808s and Tough Breaks: A Look at the Origins of Trap Music

When Vincent Desailly walked into the living room, he noticed the two television screens on the wall. One was tuned to Netflix’s Narcos while its counterpart, nearly double in size, displayed six far-reaching views of the surrounding southeast Atlanta neighborhood he was visiting. The CCTVs cycled through images of dirt lawns and driveways infested with overgrown kudzu—and also the cars passing by, and who was in them. He got the impression that someone really cares about their security.

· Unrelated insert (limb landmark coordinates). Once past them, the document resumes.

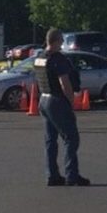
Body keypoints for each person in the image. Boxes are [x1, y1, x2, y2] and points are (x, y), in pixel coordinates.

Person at [33, 28, 90, 187]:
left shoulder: (39, 58)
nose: (63, 44)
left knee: (50, 140)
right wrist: (71, 101)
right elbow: (64, 82)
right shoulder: (58, 59)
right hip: (57, 101)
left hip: (43, 99)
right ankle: (72, 175)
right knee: (71, 138)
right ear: (57, 41)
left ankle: (52, 175)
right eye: (62, 41)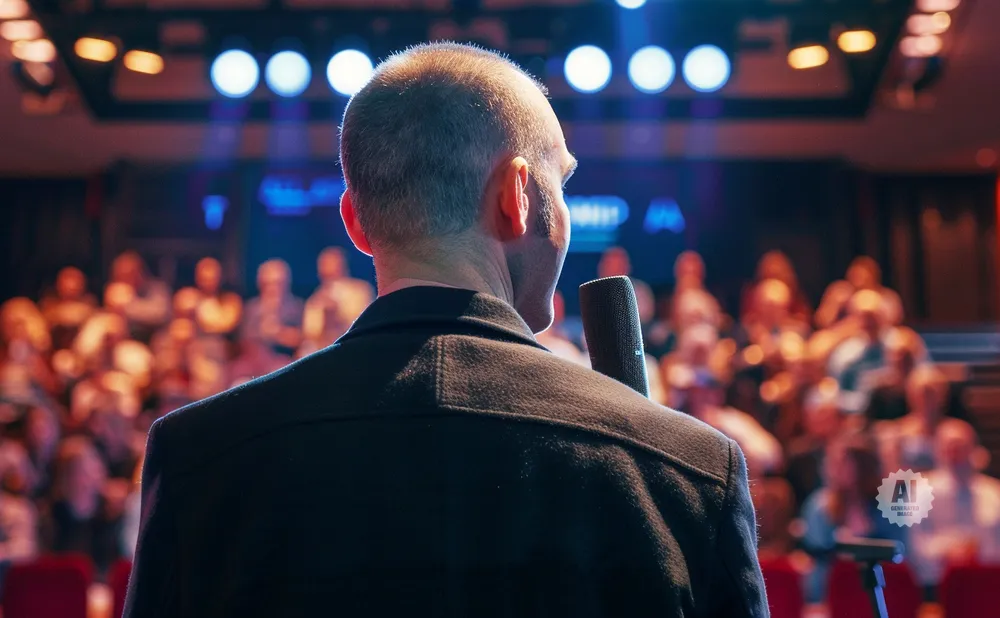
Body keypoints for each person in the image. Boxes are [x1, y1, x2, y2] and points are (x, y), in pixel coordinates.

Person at [124, 43, 767, 617]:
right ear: (517, 196)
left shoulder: (199, 459)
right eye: (561, 184)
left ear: (356, 224)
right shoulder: (689, 470)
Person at [908, 419, 1000, 595]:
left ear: (974, 450)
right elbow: (914, 546)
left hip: (986, 584)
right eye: (949, 447)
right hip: (934, 587)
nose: (955, 453)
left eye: (961, 446)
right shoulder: (917, 492)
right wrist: (949, 550)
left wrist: (976, 552)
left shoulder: (994, 493)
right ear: (937, 450)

For his first photo book, simply titled The Trap, the French photographer captured the Atlanta locales that birthed the ever-popular rap subgenre that shares the tome’s name. His depiction of Georgia’s trap capital is warm, yet stark. An excerpt from rapper Gucci Mane’s autobiography opens the book, likening the sound of trap to the gritty environment it arose from: “I couldn’t be rapping about shutting down the clubs because I wasn’t in the clubs. I was in the trap house,” Gucci wrote. “I wanted my music to inspire [people] to get money and come up out of that.”

Gucci, along with artists like Young Jeezy, Yo Gotti, and T.I., propelled trap into national recognition in the early aughts, but its roots trace back to ‘90s rap groups UGK and Outkast. Today, names like The Migos, Future, and Young Thug have become synonymous with mainstream rap itself. What ties most of them all together is Atlanta, the city they hail from, where trap reigns supreme.

Desailly spent two months in 2018 criss-crossing neighborhoods in the Georgia capital to photograph what life in the trap looks like. A trap house is typically where drugs are produced and sold, but it’s also a locus of community. It provides an enclave for argument and agreement; simply watching television; or, not least of all, the creation of trap music, which derives its themes from all of the above. In this way, the trap is a paradox, providing a means for its inhabitants to escape itself. It’s a site where constant artistic innovation is fueled by the hopes that life can be more than a never-ending hole of dematerializing dreams.

Between his Mamiya 7, Pentax 67, and Mamiya RZ67, Desailly photographed bags of marijuana slumped on the kitchen floor, money scattered on trap house tables and strip-club floors, men rapping in makeshift recording studios, and teens holding their guns. Beyond documenting its surface details, Desailly also harnesses light and color to distill what the trap feels like. East Atlanta can be gritty and dark, but it’s also blanketed by Southern heat, with streaks of sunlight peeking through the leaves of maple trees. When warmth isn’t felt in the atmosphere of the images, it’s communicated through red motifs and the warm color casts.

Desailly made the deliberate choice to not author words to accompany his photography. Instead, he leads the book with definitions of a trap (in the object sense), a trap house, and trap music so that, as he puts it, his mother could make the connection between the three. His decision was also informed by his background and experience—or rather lack thereof, really—in the neighborhoods that helped birth trap music. “I am French, 30-years-old, and white,” he says. “So, I cannot be an ambassador or explain why I saw what I saw there.” Desailly emphasized that the images should have their own voice.

“It’s all raw material. Kind of like trap music, in a way.”